“Can kuşunu bana uçur
Aşk elinden bade içir
Hırka ile şaldan geçir
Mestanın olayım senin”
Seyyid Nizamoğlu
Nice gün, nice ay, nice yıl geçmişti buz gibi zemin üzerinde…
Uyandım. Daha doğrusu içtiğim onca biranın getirmiş olduğu susuzluğu gidermek için doğruldum. Gece miydi? Gündüz mü? Bilemiyorum, örtük perdelerden ayırt edemiyorum. Ama güneş uykusundan uyanmış olmalıydı. En azından öyle olmasını arzu ediyordum. Perdeden bulduğu aralıktan sinsice içeri süzülen ışıklar gündüzün haberini veriyordu. Ajans bültenleri misali. Odada biraz oyalanan ışık demetini izliyorum. Duvardan yerdeki halıya sekiyor. Halı kenarlarındaki işlemelerde oyalandıktan sonra odadaki izbeliğe daha fazla sessiz kalamayıp asabiyetini yüklediği gibi kaçıyor. Cinayet mahallinden hızlıca uzaklaşan katil tedirginliği hissediliyordu bu gidişinde. Ev yaşamımı anımsatıyor: Yerlere saçılmış boş içki şişeleri, her bir yana dağılmış sigara külleri, artık kutusuna sığmayıp etrafa kokularıyla yayılmaya başlayan çöpler… Yataktan çıkıyorum, uzun zamandır bakmadığım için aynada kendimi gördüğümde tanımakta epey güçlük çekiyorum.

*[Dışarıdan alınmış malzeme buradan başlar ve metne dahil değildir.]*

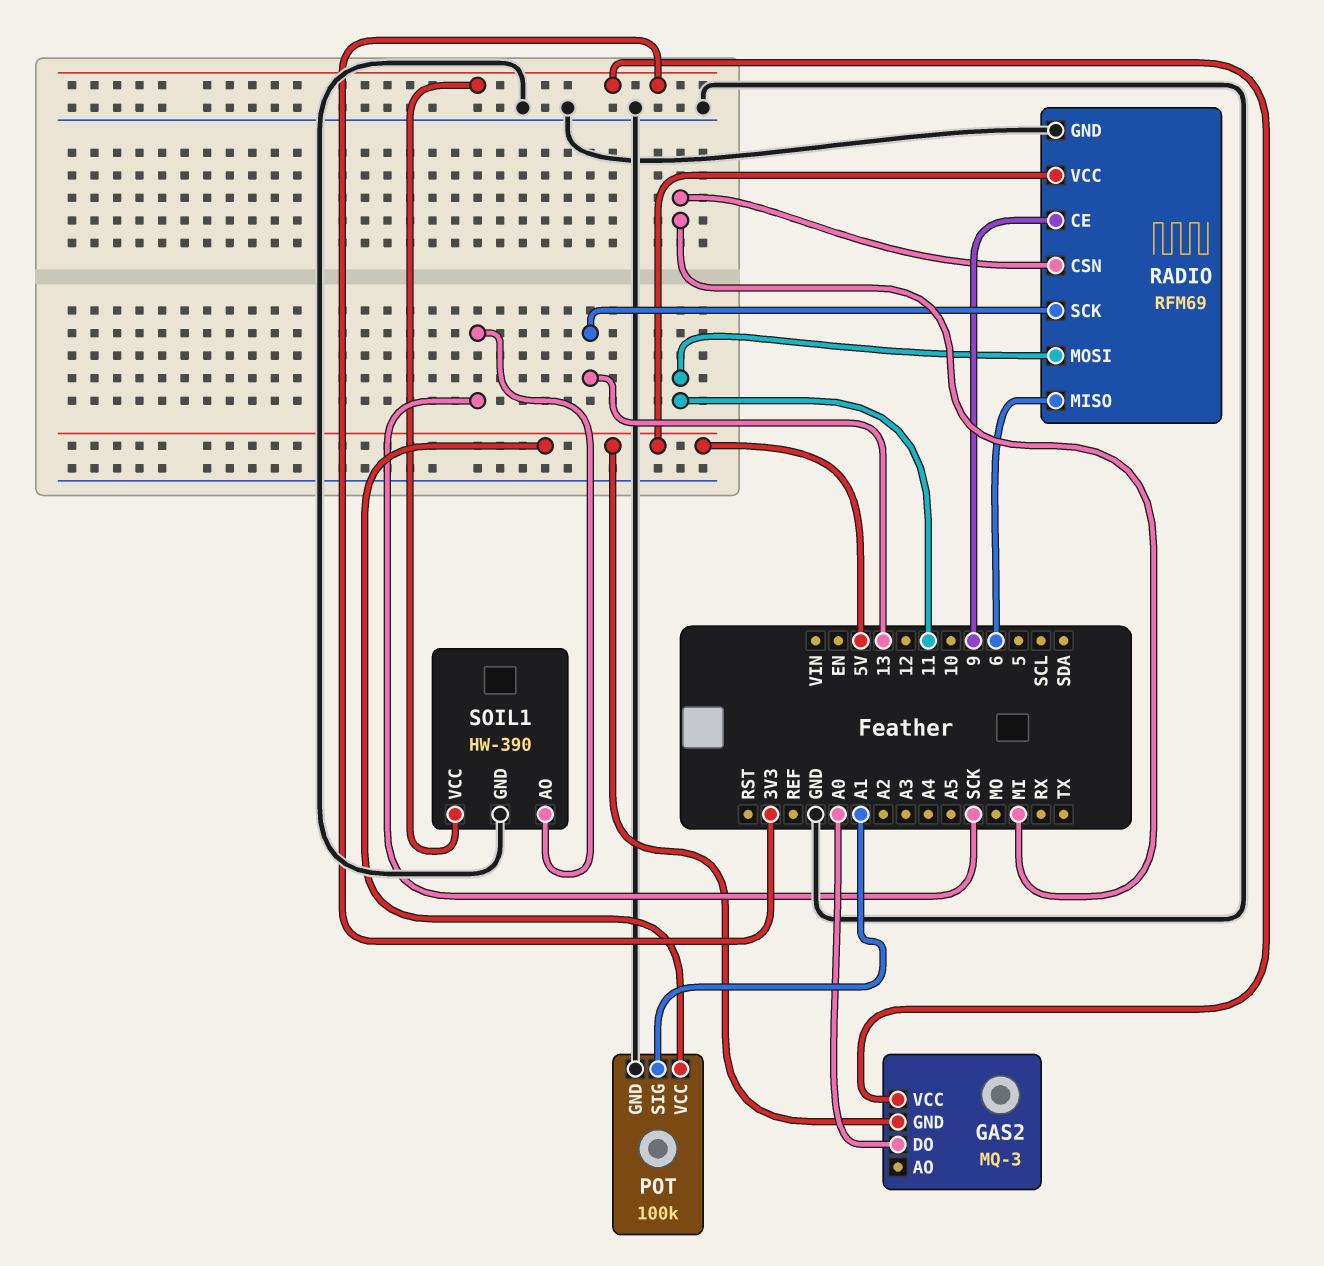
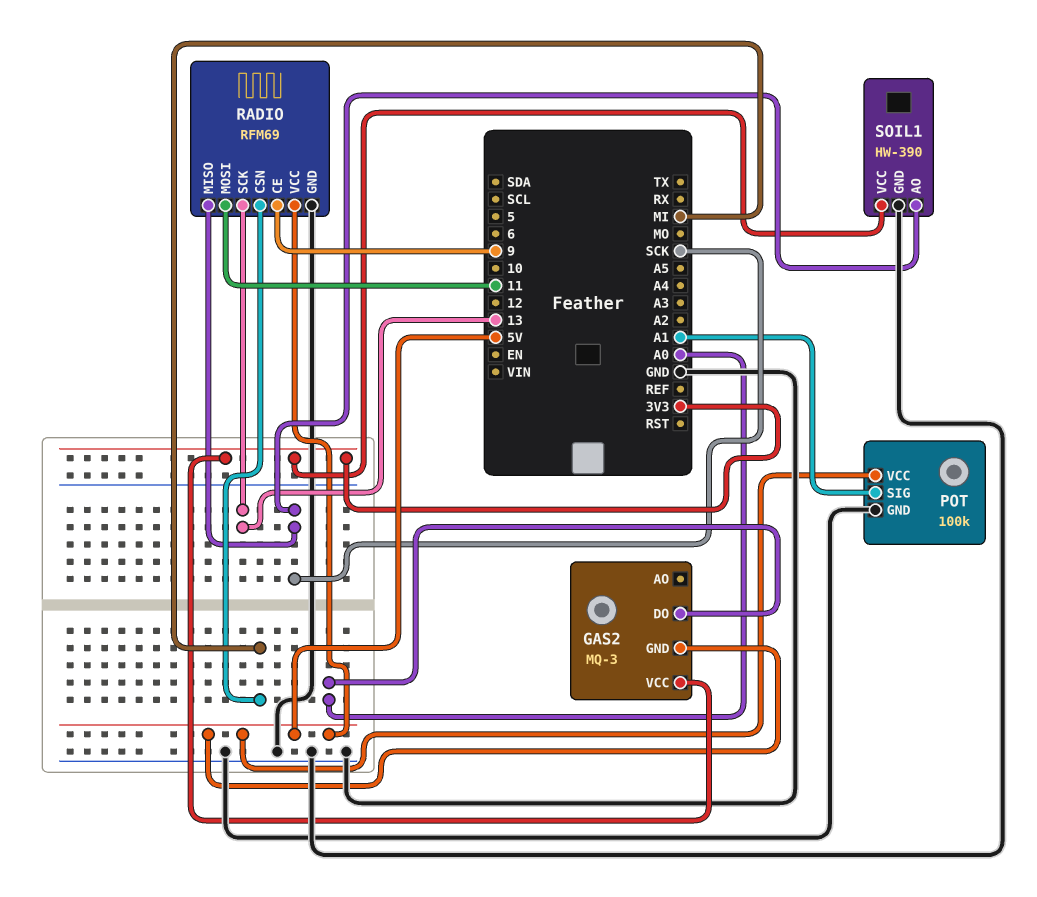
RADIO pin MISO: 6 -> SCK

Önce banyoya girip sakallarımdan kurtuluyor, ardından buz gibi suyun altına bırakıyorum kendimi. Gece gördüğüm rüyanın üzerimde bıraktığı etkiyle evden çıkmak istiyorum bugün. Neydi o, rüya değil de dizi film gibiydi. Bütün sahneler çok canlıydı. Gerçek gibi. O’nu görmüştüm çok uzaklardan el sallıyordu ya da ben öyle görmek istiyordum. O’nu bir gün tekrar göreceğimi biliyordum lakin bunun düşte gerçekleşmiş olması hiç iyi değildi. Bir işaretti bu sanki ‘sana bu kadarı yeter, daha fazlasına hakkın yok’ deniliyordu adeta. Ama bunca izbeliğin arasında yaşama direnme sebebim, beni canlı tutan şey, O’nu dünya gözüyle son bir kez görebilmekti. Sahi kaç zaman oldu O’nu görmeyeli, en son baharın en güzel günlerinden birinde görmüştüm müdavimi olduğum meyhanede; rakısını içiyordu yakışıklı erkekler ve güzel kadınlardan mütevellit bir masada. O konuşmaya başladığında kadehler bile susup dinliyordu. Anlatıyordu dur durak bilmeden, bıraksalar yüz yıl hiç susmaz hep konuşurdu. Veda Hutbesi’nde peygamberlerini dinleyen kalabalık gibi dinliyorlardı, O ise hiç acelesi yokmuş gibi yavaş yavaş konuşuyordu.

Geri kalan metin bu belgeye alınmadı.